Content revision data:
****************

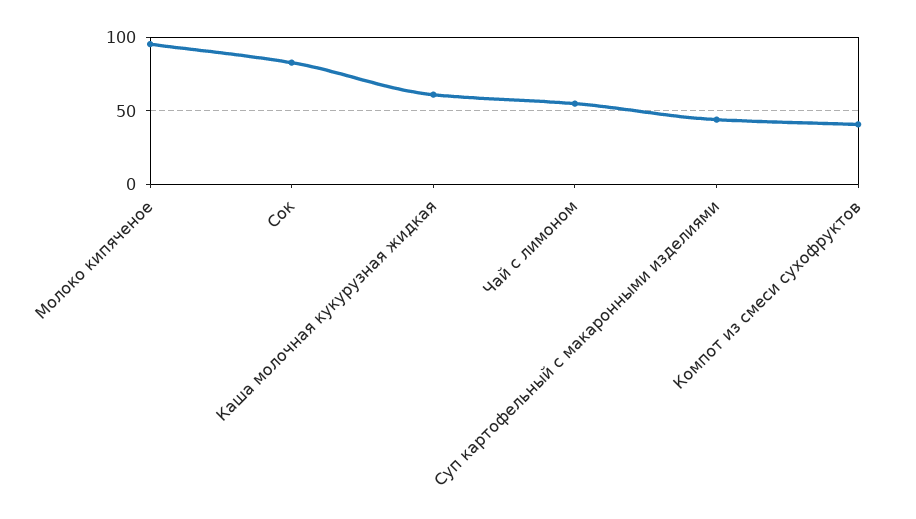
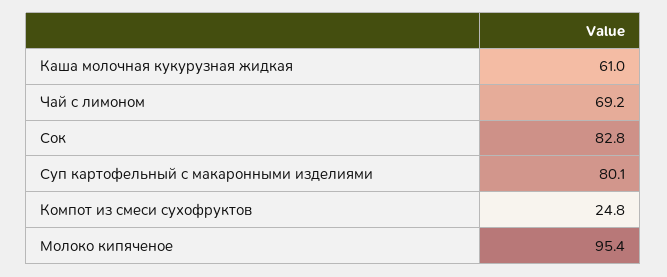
  {
    "Молоко кипяченое": 95.4,
    "Сок": 82.8,
    "Каша молочная кукурузная жидкая": 61,
-   "Чай с лимоном": 55,
+   "Чай с лимоном": 69.2,
-   "Суп картофельный с макаронными изделиями": 45,
+   "Суп картофельный с макаронными изделиями": 80.1,
-   "Компот из смеси сухофруктов": 40
+   "Компот из смеси сухофруктов": 24.8
  }

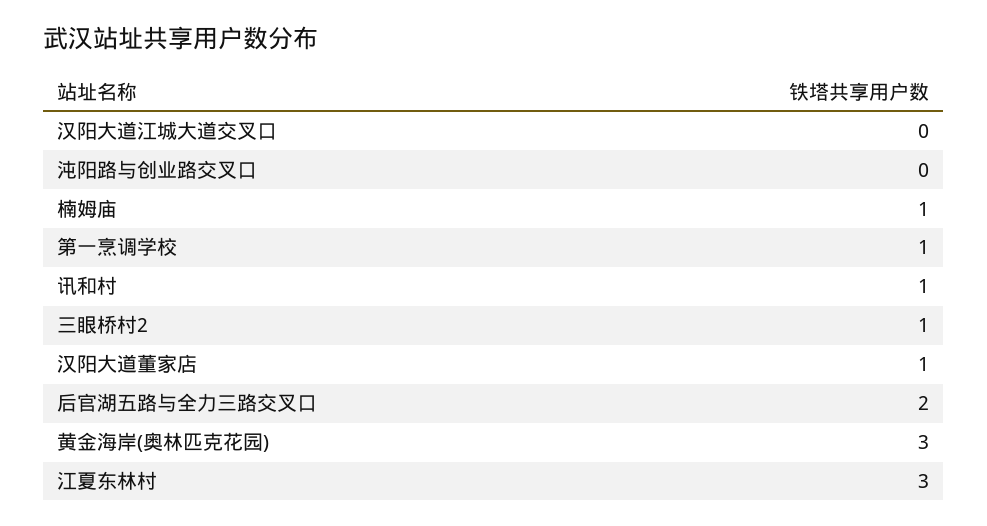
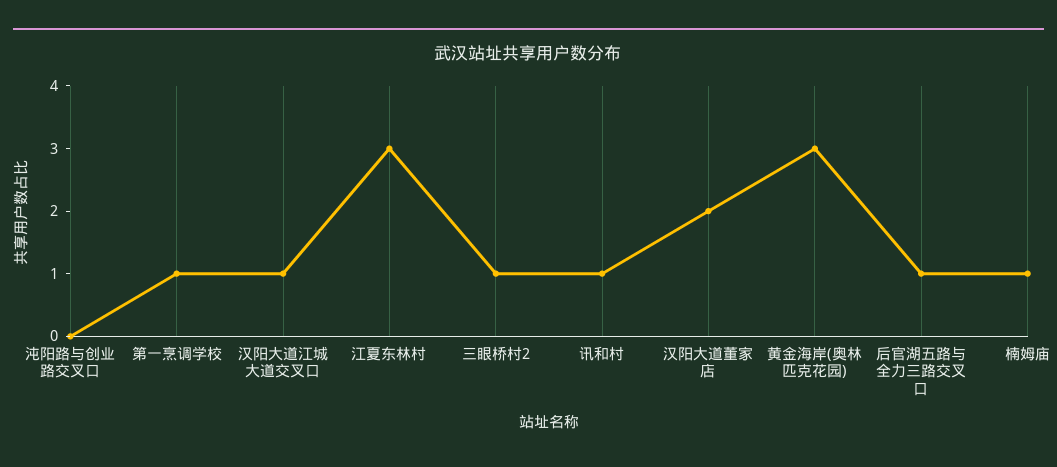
  {
-   "汉阳大道江城大道交叉口": 0,
+   "汉阳大道江城大道交叉口": 1,
    "沌阳路与创业路交叉口": 0,
    "楠姆庙": 1,
    "第一烹调学校": 1,
    "讯和村": 1,
    "三眼桥村2": 1,
-   "汉阳大道董家店": 1,
+   "汉阳大道董家店": 2,
-   "后官湖五路与全力三路交叉口": 2,
+   "后官湖五路与全力三路交叉口": 1,
    "黄金海岸(奥林匹克花园)": 3,
    "江夏东林村": 3
  }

****************

What is wanted is a word-for-word restatement of the entries, without their images.

> _Result for this task_
  {
    "Молоко кипяченое": 95.4,
    "Сок": 82.8,
    "Каша молочная кукурузная жидкая": 61,
-   "Чай с лимоном": 55,
+   "Чай с лимоном": 69.2,
-   "Суп картофельный с макаронными изделиями": 45,
+   "Суп картофельный с макаронными изделиями": 80.1,
-   "Компот из смеси сухофруктов": 40
+   "Компот из смеси сухофруктов": 24.8
  }

  {
-   "汉阳大道江城大道交叉口": 0,
+   "汉阳大道江城大道交叉口": 1,
    "沌阳路与创业路交叉口": 0,
    "楠姆庙": 1,
    "第一烹调学校": 1,
    "讯和村": 1,
    "三眼桥村2": 1,
-   "汉阳大道董家店": 1,
+   "汉阳大道董家店": 2,
-   "后官湖五路与全力三路交叉口": 2,
+   "后官湖五路与全力三路交叉口": 1,
    "黄金海岸(奥林匹克花园)": 3,
    "江夏东林村": 3
  }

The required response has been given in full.